I gave a talk at the annual Organ Donor Memorial Day on the 26th of August. It takes place at the Memorial Gardens in Fourways. It was MUCH more emotional for me that I expected it would be, and I felt like an idiot because I started crying the moment my speech started. I almost never cry. I've considered it worrying how little I cry... like I'm dead inside when it comes to certain things. Well I can rest assured that when it comes to my two donors, I definitely am NOT dead inside. The below pic listing the donors of 2017 is especially touching... one of those people saved my life last year, and I don't know which one. I would recommend all recipients and donor families in SA try to make a point of visiting these gardens at least once. There are two sections in honour of donors. E-mail me and I'll explain to you how to get there!

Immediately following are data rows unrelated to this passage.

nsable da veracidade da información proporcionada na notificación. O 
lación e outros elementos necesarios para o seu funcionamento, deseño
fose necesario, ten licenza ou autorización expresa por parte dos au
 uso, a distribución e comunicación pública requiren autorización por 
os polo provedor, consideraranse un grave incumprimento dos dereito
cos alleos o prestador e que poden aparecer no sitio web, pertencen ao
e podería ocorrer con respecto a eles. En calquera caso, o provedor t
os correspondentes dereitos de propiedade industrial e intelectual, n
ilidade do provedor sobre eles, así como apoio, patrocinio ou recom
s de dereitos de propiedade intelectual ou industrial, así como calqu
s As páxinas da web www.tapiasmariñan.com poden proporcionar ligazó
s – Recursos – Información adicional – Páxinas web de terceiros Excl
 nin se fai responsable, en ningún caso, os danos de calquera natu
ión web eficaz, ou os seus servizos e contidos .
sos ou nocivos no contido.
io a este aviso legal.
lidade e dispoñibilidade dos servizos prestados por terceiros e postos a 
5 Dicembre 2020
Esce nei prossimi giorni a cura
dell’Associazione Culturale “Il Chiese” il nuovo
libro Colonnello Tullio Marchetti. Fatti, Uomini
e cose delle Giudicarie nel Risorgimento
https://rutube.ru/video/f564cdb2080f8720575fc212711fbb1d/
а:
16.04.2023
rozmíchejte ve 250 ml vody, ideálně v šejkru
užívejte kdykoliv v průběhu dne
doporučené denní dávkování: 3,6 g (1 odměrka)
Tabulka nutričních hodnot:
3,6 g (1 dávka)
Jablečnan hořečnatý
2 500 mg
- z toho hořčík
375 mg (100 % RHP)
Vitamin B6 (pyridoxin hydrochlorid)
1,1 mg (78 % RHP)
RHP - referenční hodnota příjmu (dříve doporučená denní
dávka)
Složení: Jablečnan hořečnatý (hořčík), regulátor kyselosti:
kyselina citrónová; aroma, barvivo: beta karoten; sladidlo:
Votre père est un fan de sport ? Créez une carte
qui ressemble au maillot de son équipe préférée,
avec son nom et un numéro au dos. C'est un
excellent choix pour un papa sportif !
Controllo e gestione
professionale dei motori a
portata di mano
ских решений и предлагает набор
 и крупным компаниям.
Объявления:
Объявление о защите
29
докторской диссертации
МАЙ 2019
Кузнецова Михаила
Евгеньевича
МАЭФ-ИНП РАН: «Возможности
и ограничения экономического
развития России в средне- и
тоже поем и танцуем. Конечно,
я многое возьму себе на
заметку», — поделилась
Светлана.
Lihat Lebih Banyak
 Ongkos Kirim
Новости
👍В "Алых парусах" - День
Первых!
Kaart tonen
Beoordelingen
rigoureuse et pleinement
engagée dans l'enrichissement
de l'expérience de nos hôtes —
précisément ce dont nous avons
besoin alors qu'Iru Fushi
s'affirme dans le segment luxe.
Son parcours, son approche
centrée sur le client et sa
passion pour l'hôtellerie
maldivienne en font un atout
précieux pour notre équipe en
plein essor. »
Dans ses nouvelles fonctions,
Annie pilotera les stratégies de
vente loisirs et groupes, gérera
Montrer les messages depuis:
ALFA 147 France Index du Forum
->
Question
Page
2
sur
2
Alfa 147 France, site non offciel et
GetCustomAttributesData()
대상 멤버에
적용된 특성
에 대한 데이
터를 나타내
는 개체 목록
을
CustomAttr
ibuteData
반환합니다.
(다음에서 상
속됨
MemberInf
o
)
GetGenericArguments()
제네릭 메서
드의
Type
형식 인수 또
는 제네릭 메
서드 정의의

I have also started attending spinning classes at the gym again, for the first time since early 2013. I love it, and I find it even easier than I did back then! I was a bit nervous with the first class but I did just fine, even outlasting a few other people in the class.

Last Friday was my birthday! The day itself wasn't great, due to some unnecessary stuff that I'm trying to resolve this week (looonng story), but the evening and weekend was great. We had supper with 7 friends at Van Der Linde in Linden. The food was AMAZING, although slightly pricey. We had a great evening with some of my favourite people. Thank you to all my friends who wished me a Happy Birthday and made the evening and weekend special. I love all of you.

P.S. If my hands look like I am a leper, it's because my dermatologist went crazy and burnt 25 little warts/marks on my hands. Lovely.

On Saturday morning Chris and I went to Emmarentia Dam with my sister and Adsie. He is really too cute for words, and I love the little man so much. He has such a happy and friendly little heart, I almost don't want him to grow up! He ran after the ducks, wanting to hug them or some such, and then we had some snacks under a tree. Later in the day they joined us for lunch which was also great. Thereafter Chris and I went for an ice-cream, and watched the sun set (just in time) from Northcliff Hill. On Sunday I met up with Brendan and Marius to support "their" Love Norwood Day. A very cool initiative and quite fun. Wish we had something like that here in Fairland. All in all a great birthday!

My birthday also happened to fall on my 10 month lungaversary!! How cool is that? The first double digit monthaversary (probably not a word). So grateful obviously. May there be another 10 years.